**Exercise prompt**
Each entry is to be given again precisely, and no picture may be carried over.

[Hardware design source files]
──────

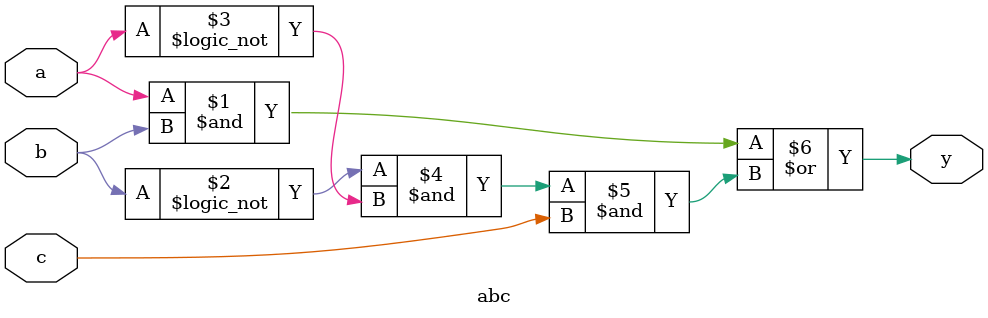
<source format=sv>
module abc (input logic a, b, c,
            output logic y);

  assign y = (a & b) | (!b & !a & c);

endmodule



</source>
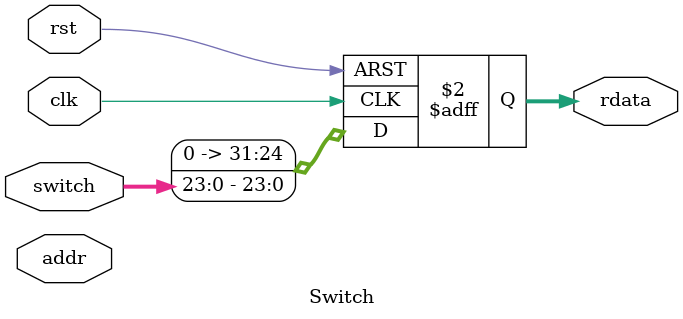
<source format=v>
`timescale 1ns / 1ps

`include "defines.vh"

module Switch(
    input wire rst,
    input wire clk,
    input wire[31:0] addr,
    input wire[23:0] switch,
    output reg[31:0] rdata 
);

always@(posedge clk or posedge rst)begin
    if(rst)begin
        rdata <= 32'b0;
    end else begin
        rdata <= {8'b0,switch};
    end
end

endmodule
</source>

──────

**Output for this task**
<source format=sv>
module abc (input logic a, b, c,
            output logic y);

  assign y = (a & b) | (!b & !a & c);

endmodule



</source>
<source format=v>
`timescale 1ns / 1ps

`include "defines.vh"

module Switch(
    input wire rst,
    input wire clk,
    input wire[31:0] addr,
    input wire[23:0] switch,
    output reg[31:0] rdata 
);

always@(posedge clk or posedge rst)begin
    if(rst)begin
        rdata <= 32'b0;
    end else begin
        rdata <= {8'b0,switch};
    end
end

endmodule
</source>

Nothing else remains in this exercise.